Influencer sein, bedeutet für Sie also mehr als in den Social Media präsent zu sein?
Das ist für mich nur ein Nebenaspekt.
Warum?
Nun, in den Unternehmen spielt zwar die Kommunikation per Mail und mittels solcher Kollaborationstools und Kommunikationssysteme wie Teams, Zoom oder Skype eine immer größere Rolle, anders verfällt es sich jedoch bezogen auf die klassischen Social Media wie Facebook, LinkedIn, Instagram & Co. Sie spielen zumindest im Führungsprozess eine eher marginale Rolle. Trotzdem kann man von den so genannten Influencern in den Social Media vieles lernen, wenn es um die Frage geht: Wie erreiche ich, dass andere Menschen mir folgen und sich von mir direkt oder indirekt beeinflussen lassen?
Zum Beispiel?
Ein wichtiger Punkt ist, so banal dies klingt: Influencer sorgen dafür, dass sie sichtbar sind - zum Beispiel, indem sie regelmäßig ihre Social Media-Kanäle füttern und ihr virtuelles Netzwerk pflegen. Ähnliches gilt auch für alle anderen Personen, die Influencer sind oder sein möchten. So war es zum Beispiel auffallend, wie oft unsere Spitzenpolitiker speziell in der corona-bedingten Lockdown-Phase nach einem gewiss anstrengenden Arbeitstag abends noch in Fernseh-Talkshows saßen, um ihr Denken und Handeln der Bevölkerung zu vermitteln und zu erreichen, dass diese ihre Entscheidungen mitträgt. Das heißt, eine Führungskraft, die sich nur hinter ihrem Schreibtisch verbirgt, wird nie ein Influencer, denn eine Grundvoraussetzung hierfür ist: Man muss die Kommunikation mit den Netzwerkpartner gezielt suchen. Ein weiterer, wichtiger Punkt ist bei fast allen erfolgreichen Influencern im Internet, die anders als so manche C-Promis keine reinen Selbstdarsteller sind: Sie haben eine klare Botschaft beziehungsweise stehen erkennbar für gewisse Werte. Dies sollte auch bei Führungskräften der Fall sein.

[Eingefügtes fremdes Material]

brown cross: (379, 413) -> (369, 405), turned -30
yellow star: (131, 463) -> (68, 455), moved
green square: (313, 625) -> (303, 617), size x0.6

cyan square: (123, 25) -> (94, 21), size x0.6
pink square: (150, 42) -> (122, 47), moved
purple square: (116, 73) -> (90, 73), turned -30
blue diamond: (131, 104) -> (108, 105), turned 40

Aus Ihrer Warte müssen sich also alle Führungskräfte auch als Influencer verstehen, wenn sie künftig ihre Funktion noch erfolgreich wahrnehmen möchten?
Ja. Für mich ist Influencing die Führung von morgen, denn anders können Führungskräfte, so meine Überzeugung, in der von rascher Veränderung und sinkender Planbarkeit sowie steigender Komplexität geprägten VUKA-Welt ihre Aufgabe nicht mehr wahrnehmen.

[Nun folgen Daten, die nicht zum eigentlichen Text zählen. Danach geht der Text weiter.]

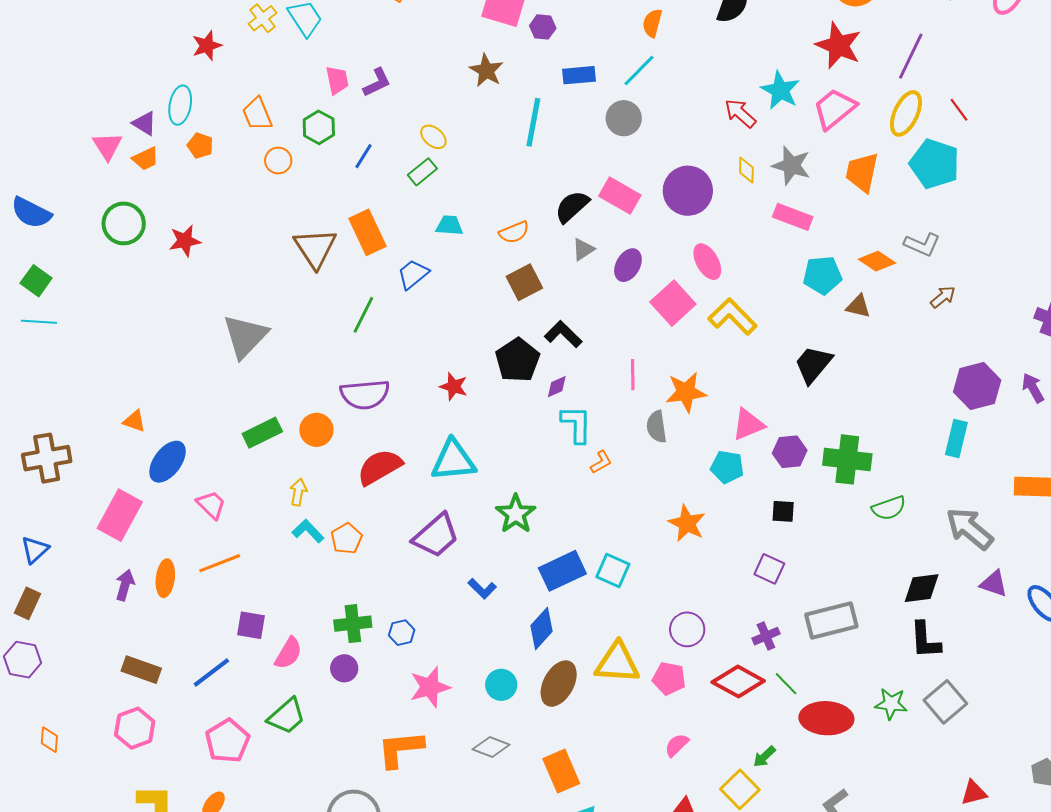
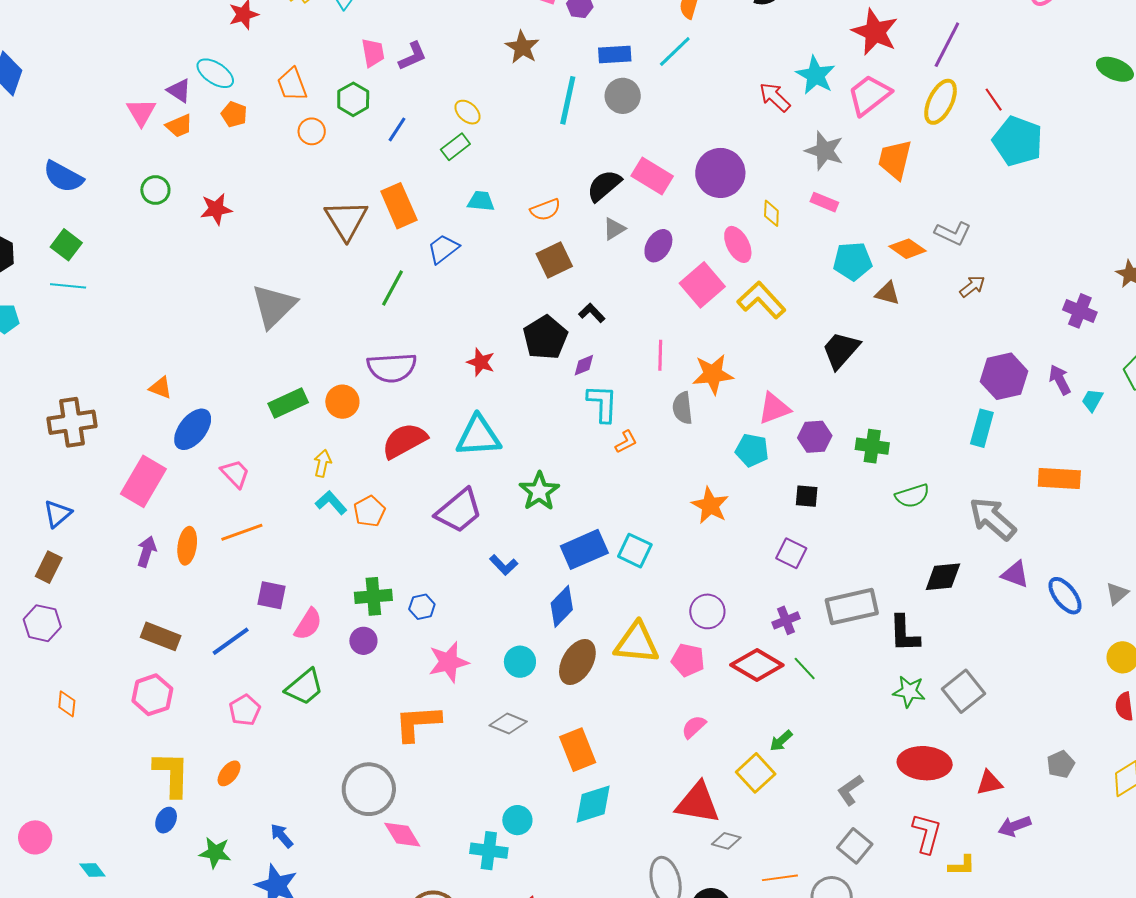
cyan ellipse: (180, 105) -> (215, 73), turned -69
gray circle: (624, 118) -> (623, 96), moved
cyan pentagon: (935, 164) -> (1018, 141), moved
yellow diamond: (746, 170) -> (771, 213), moved
pink rectangle: (793, 217) -> (824, 202), size x0.7
green circle: (124, 223) -> (155, 190), size x0.7
black L-shape: (563, 334) -> (592, 313), size x0.7
green cross: (847, 459) -> (872, 446), size x0.7
black L-shape: (925, 640) -> (904, 634), moved
red ellipse: (826, 718) -> (925, 763), moved
pink pentagon: (227, 741) -> (245, 710), size x0.7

Barbara Liebermeister leitet das Institut für Führungskultur im digitalen Zeitalter (IFIDZ), Frankfurt (www.ifidz.de). Anfang August erschien im Gabal-Verlag das neuste Buch der Managementberaterin und Vortragsrednerin "Die Führungskraft als Influencer: In Zukunft führt, wer Follower gewinnt".